Analysis

The Turkish situation to some extent abated last week

FX and bond market stable in CEE

On global markets:

The most important releases this week will be the flash estimate of inflation for the Eurozone in August and July PCE inflation for the US. Due to the slightly declining dynamics of energy prices, we expect a minor drop in headline inflation in the Eurozone to roughly 2.0% y/y from July’s 2.1% y/y. However, for the EURUSD these are, in the current environment, second-tier data, so the pair is more likely to be affected by political events.

CEE currencies:

The Turkish situation to some extent abated last week, and therefore its influence on regional markets also decreased. Among CEE currencies, the Polish zloty and the Romanian leu performed the best the last week, while the forint and the Czech koruna fell to some extent. As for the zloty, the reason for such performance could be underpinned by the fact that retail sales and construction figures came in at rather strong levels for July (which prompted from us an upside revision of the GDP forecast to 4.9% for this year), while the budget deficit is also seen as below initial plans by Polish authorities for this year. The relative weakness of the koruna and the forint could also be underpinned by US President Donald Trump’s comments that he would like to impose the 25% tariffs on cars imported from the EU that he had flagged earlier. The Czech and Hungarian economies might be viewed as vulnerable by investors in such a case, albeit research published earlier this summer by Ceska Sporitelna shows that a 10% increase in tariffs on products shipped to the United States would chop off roughly 0.2-0.3pp from annual real GDP growth in the Czech Republic.

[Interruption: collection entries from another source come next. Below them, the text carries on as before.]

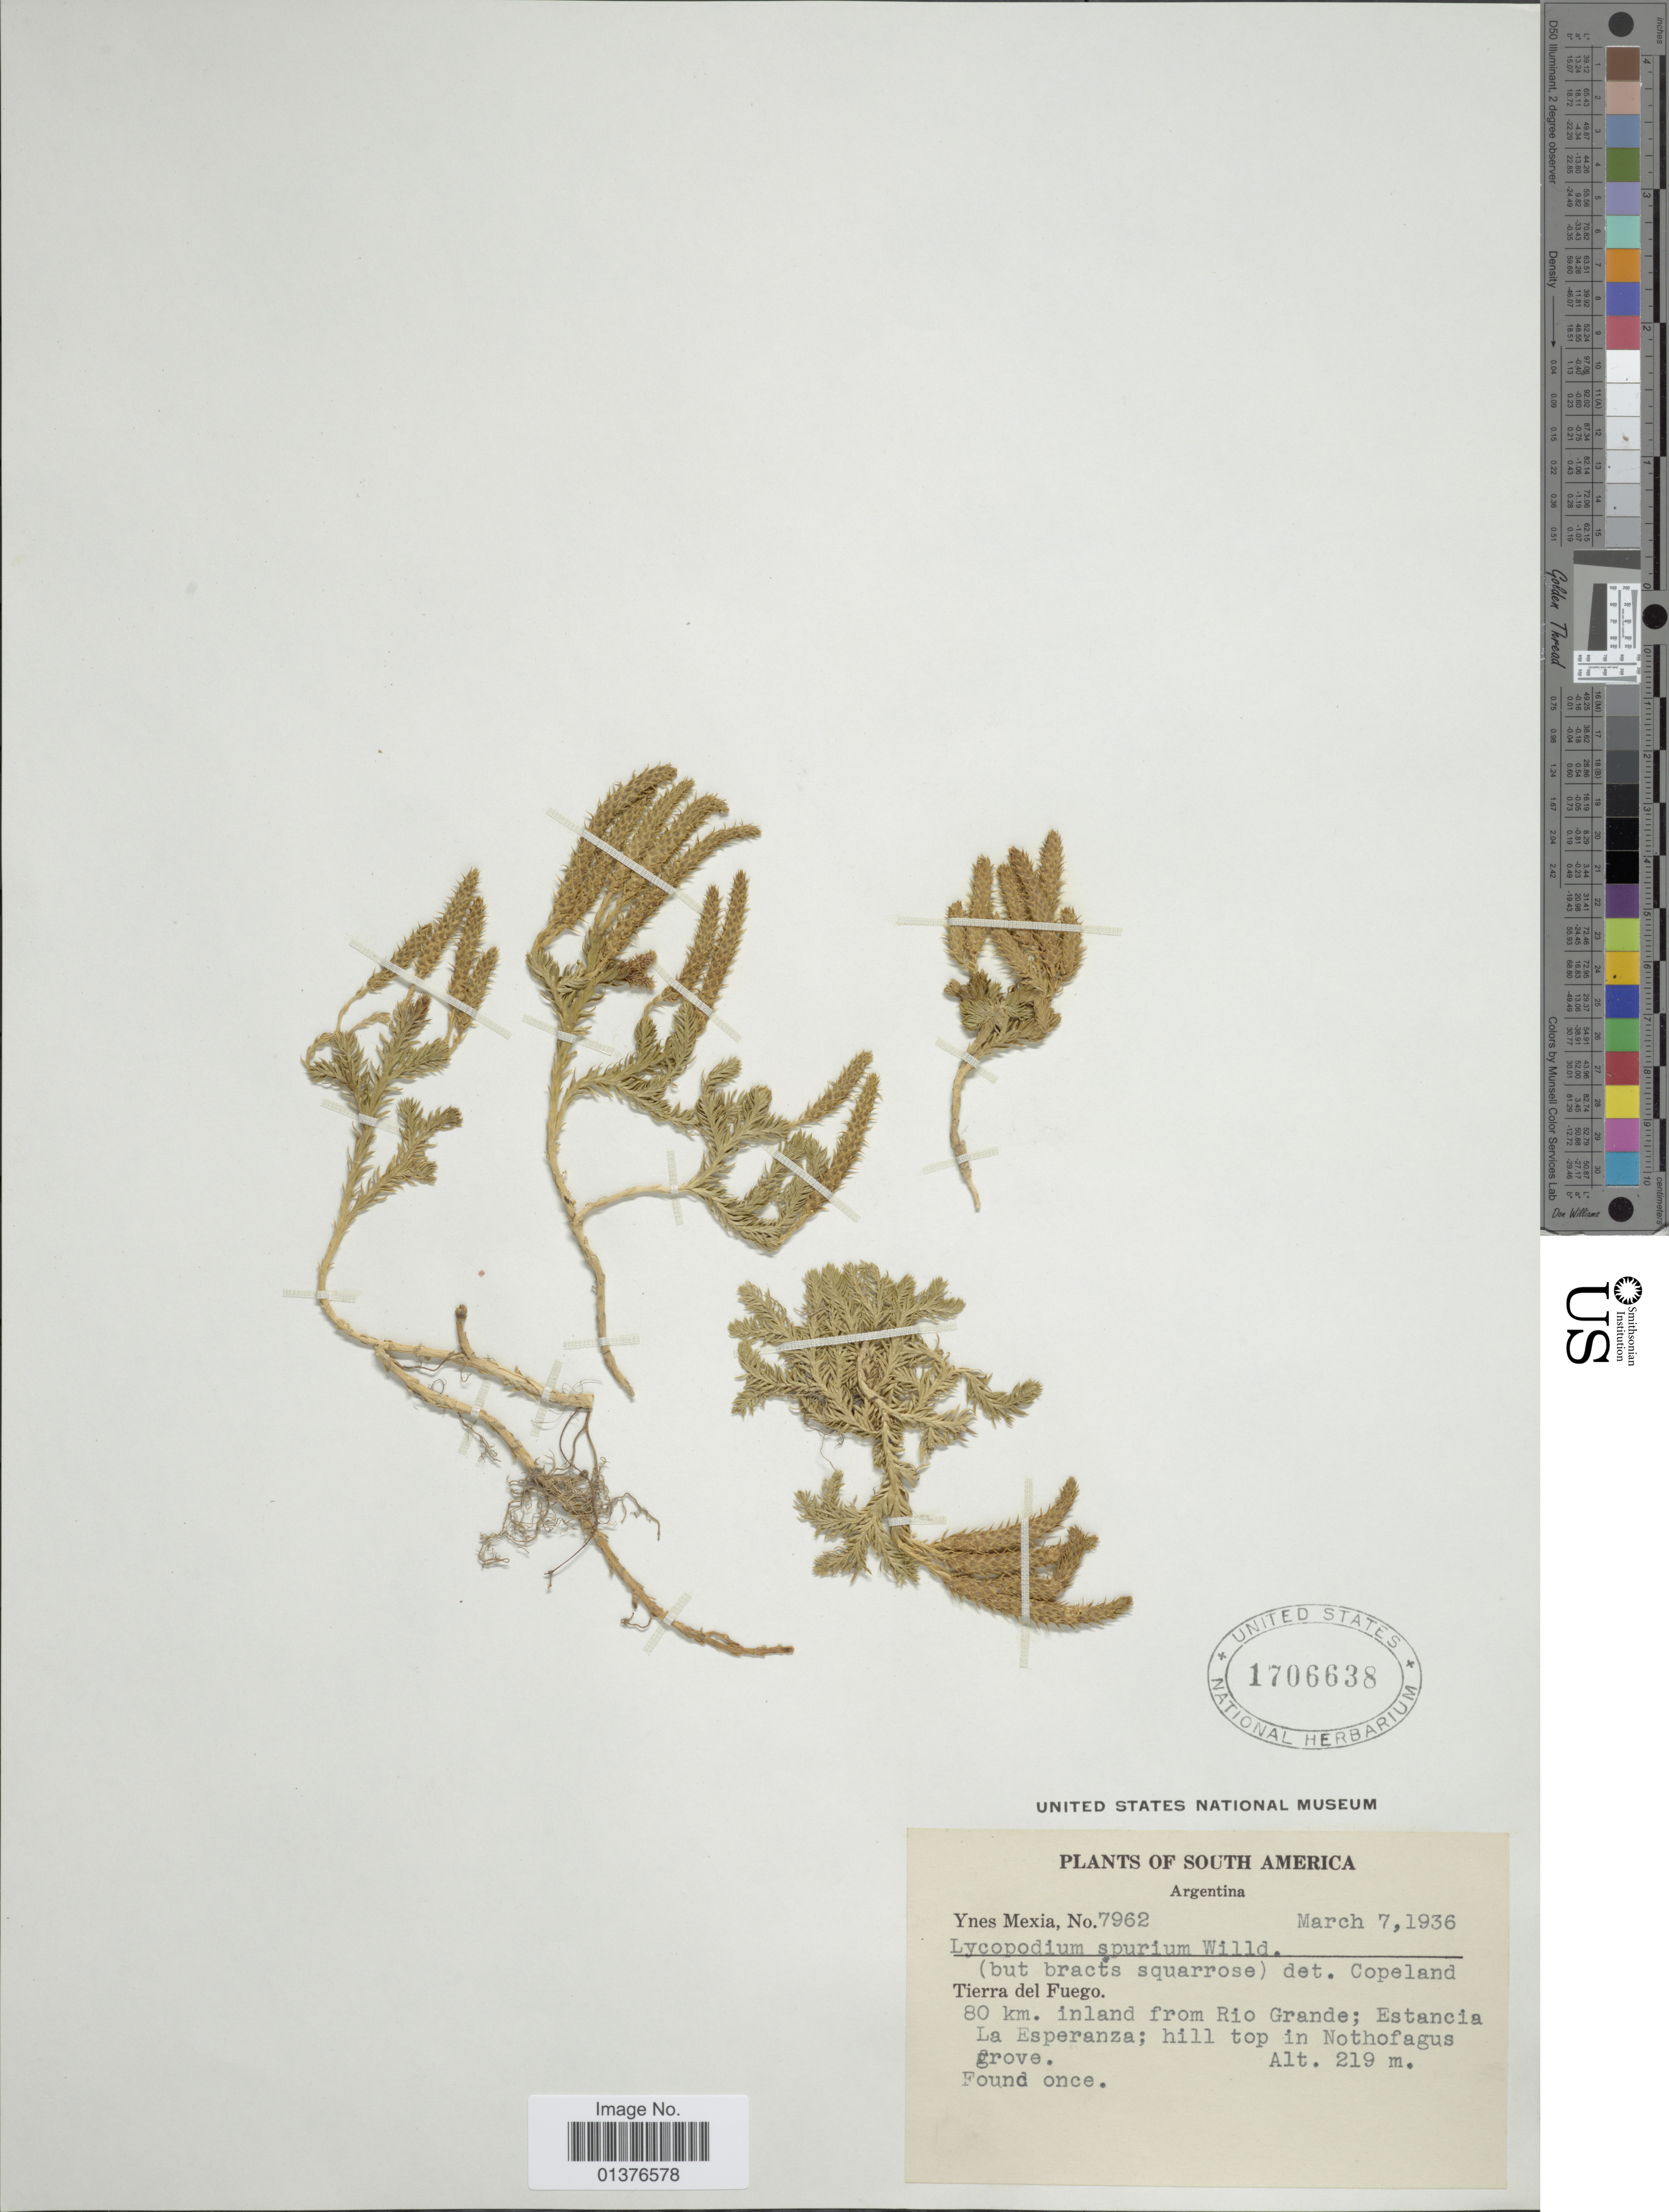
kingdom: Plantae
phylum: Tracheophyta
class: Lycopodiopsida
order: Lycopodiales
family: Lycopodiaceae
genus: Austrolycopodium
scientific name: Austrolycopodium magellanicum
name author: (P. Beauv.) Holub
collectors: Y. Mexia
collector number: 7962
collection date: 1936-03-07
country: Argentina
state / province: Tierra del Fuego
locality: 80km inland from Rio Grande; Estancia La Esperanza; hill top in Nothofagus grove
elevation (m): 219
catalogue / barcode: US 1706638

The extent (given the similar share of exports as a percent of GDP and a similar composition) would not be much different for Slovakia and Hungary. This means that such an increase in tariffs by the US, although negative, would not be unmanageable for these countries.

CEE rates and yields:

CEE10Y yields mostly remained flat or declined last week. The strongest decline was seen in Hungary, where the 10Y yield fell by roughly 10bp last week. The Hungarian central bank delivered no surprises at its monetary meeting last week, keeping rates unchanged and reiterating that they see loose monetary conditions as required in order for inflation to reach the 3% goal in a sustainable manner. After some increase in previous weeks, shortterm rates also started to somewhat decline in Hungary. In contrast, in the Czech Republic, short-term rates continued to increase last week. As the Czech koruna remains relatively weak, it is becoming increasingly likely that another hike will come at around the end of September. The CNB seems to be looking at koruna development very closely and, therefore, if the koruna does not show appreciation later this year, then an additional hike by the end of the year would also not be surprising. The 3X6 FRA increased to above 1.8% last week, while the policy (repo) rate is at 1.25% at the moment.